According to Grigoryev, in February 2015, a number of agreements were reached with Norway on which contracts would be signed next, for which scope of works, and how much funding would be allocated for that.
The signing of the contracts was planned for May, but the governor of Finnmark, the Norwegian county neighboring Murmansk Region, requested that it be postponed until late August. But in August, already at the meeting where the contracts were to be inked, the governor announced he did not intend to proceed with the signing.
Rosatom’s Anatoly Grigoryev: The contract with Norway is still not signed, but I hope very much that it will be signed this year. (Photo: Anna Kireeva)
“I don’t know how to comment on that, since everything was already agreed upon, and then the side that is providing the money simply refused to sign the contract,” Rosatom’s Grigoryev said in remarks to Bellona.
The disagreement stemmed from Norway’s insistence that the contracts include installation of navigation markers along the Northern Fleet’s route that the shipments of spent fuel removed from Andreyeva Bay will take – something that, according to the Norwegian side, should make the shipping operations safer.
This is contested by the nuclear safety experts who are responsible for spent fuel retrieval from Andreyeva Bay, as well as many Norwegian experts, including Bellona. Rosatom insists that upgrades on the navigation system do not impact the removal of spent fuel from the site. Their view is that the current state of the navigation markers along the route provides sufficient shipping safety.
“The navigation markers are the purview of the military, these markers are not in any way provided for in the [spent fuel] removal transportation flow chart. The Ministry of Defense’s combat vessels go out to sea, and so we, too, will follow the same Northern Sea Route.

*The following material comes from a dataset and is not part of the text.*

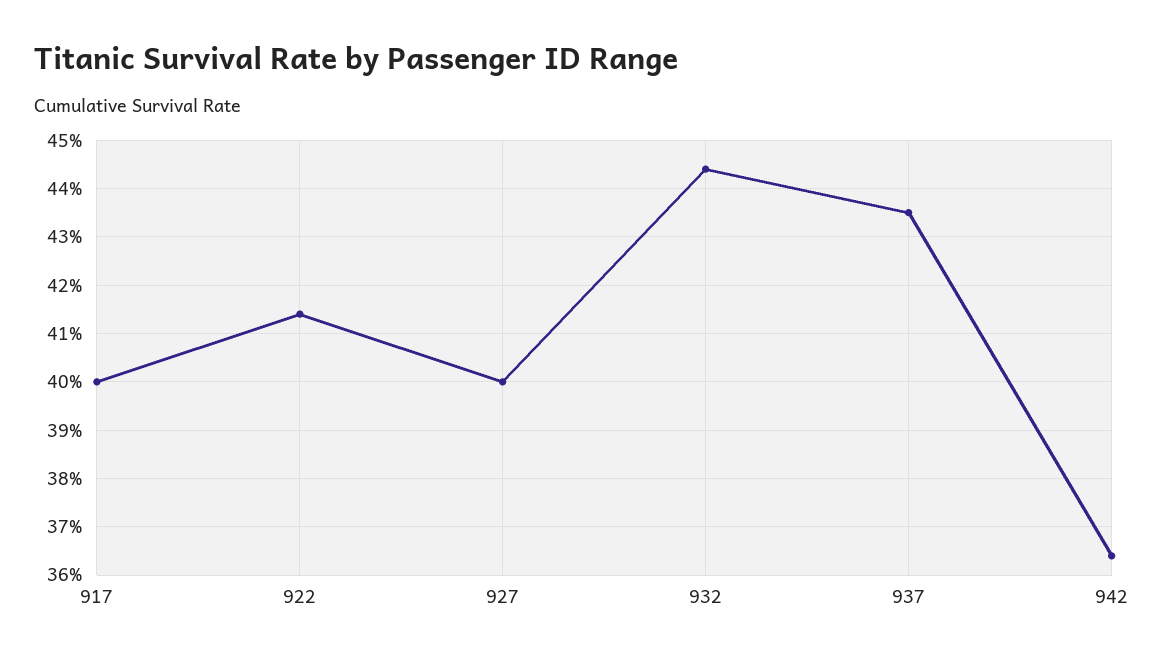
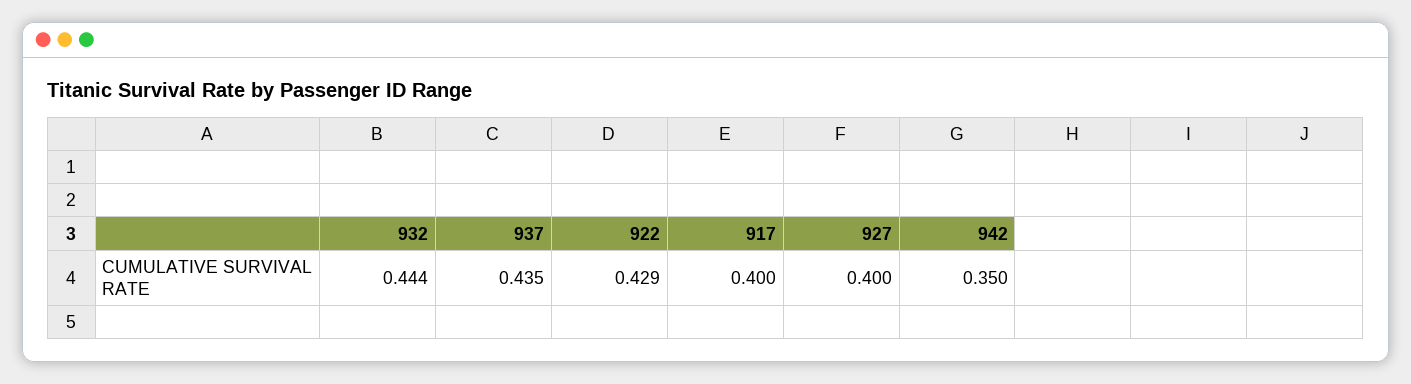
922: 0.415 -> 0.429
942: 0.365 -> 0.35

The Serebryanka has already made voyages to Andreyeva Bay, the Rossita will sail there this year to ship out the [radioactive waste],” Grigoryev said, referring to the two nuclear maintenance vessels involved in transporting spent fuel and radioactive waste out of the nuclear and radiation legacy sites undergoing environmental remediation in the Russian Northwest.
According to Grigoryev, the issue was reviewed by the Russian-Norwegian commission this year, and Rosatom’s nuclear icebreaker and maintenance fleet operator company “Atomflot’s assurance was that should any sort of difficulty come up at all, the company would provide a pilot, whose help will ensure the safety of the spent fuel’s transportation.”

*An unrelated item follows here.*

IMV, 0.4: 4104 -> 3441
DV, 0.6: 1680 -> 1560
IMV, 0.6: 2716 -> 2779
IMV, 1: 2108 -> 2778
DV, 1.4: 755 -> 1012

“During this downtime, we could have done the roads, the sewage system, construction and assembly operations. None of this has been done. We have lost a year. But these works will still have to be done, or the project will take longer,” Grigoryev said bitterly to Bellona.
This summer, equipment needed to carry out integrity checks on the shipping casks should have been installed, but it was not. As a result, in order to secure certification, the casks will have to be shipped to Atomflot for testing – and then back to Andreyeva Bay – which means complicating the spent fuel removal and transportation scheme.
“The contract is still not signed, but I hope very much that it will be signed this year. But I think that most likely, the Norwegian side will transfer this money to the [Northern Dimension] Environmental Partnership fund, which will result in extending the project implementation time frame and increasing its budget,” Grigoryev told Bellona.
The Northern Dimension Environmental Partnership (NDEP) serves as a clearing house for nuclear remediation projects in Russia, coordinating the efforts of the donor countries, organizations, and financial institutions involved. Its support fund is managed by the EBRD.
“Or we will have to combine carrying out the construction works with removal of the fuel, which is also not very good,” Grigoryev said.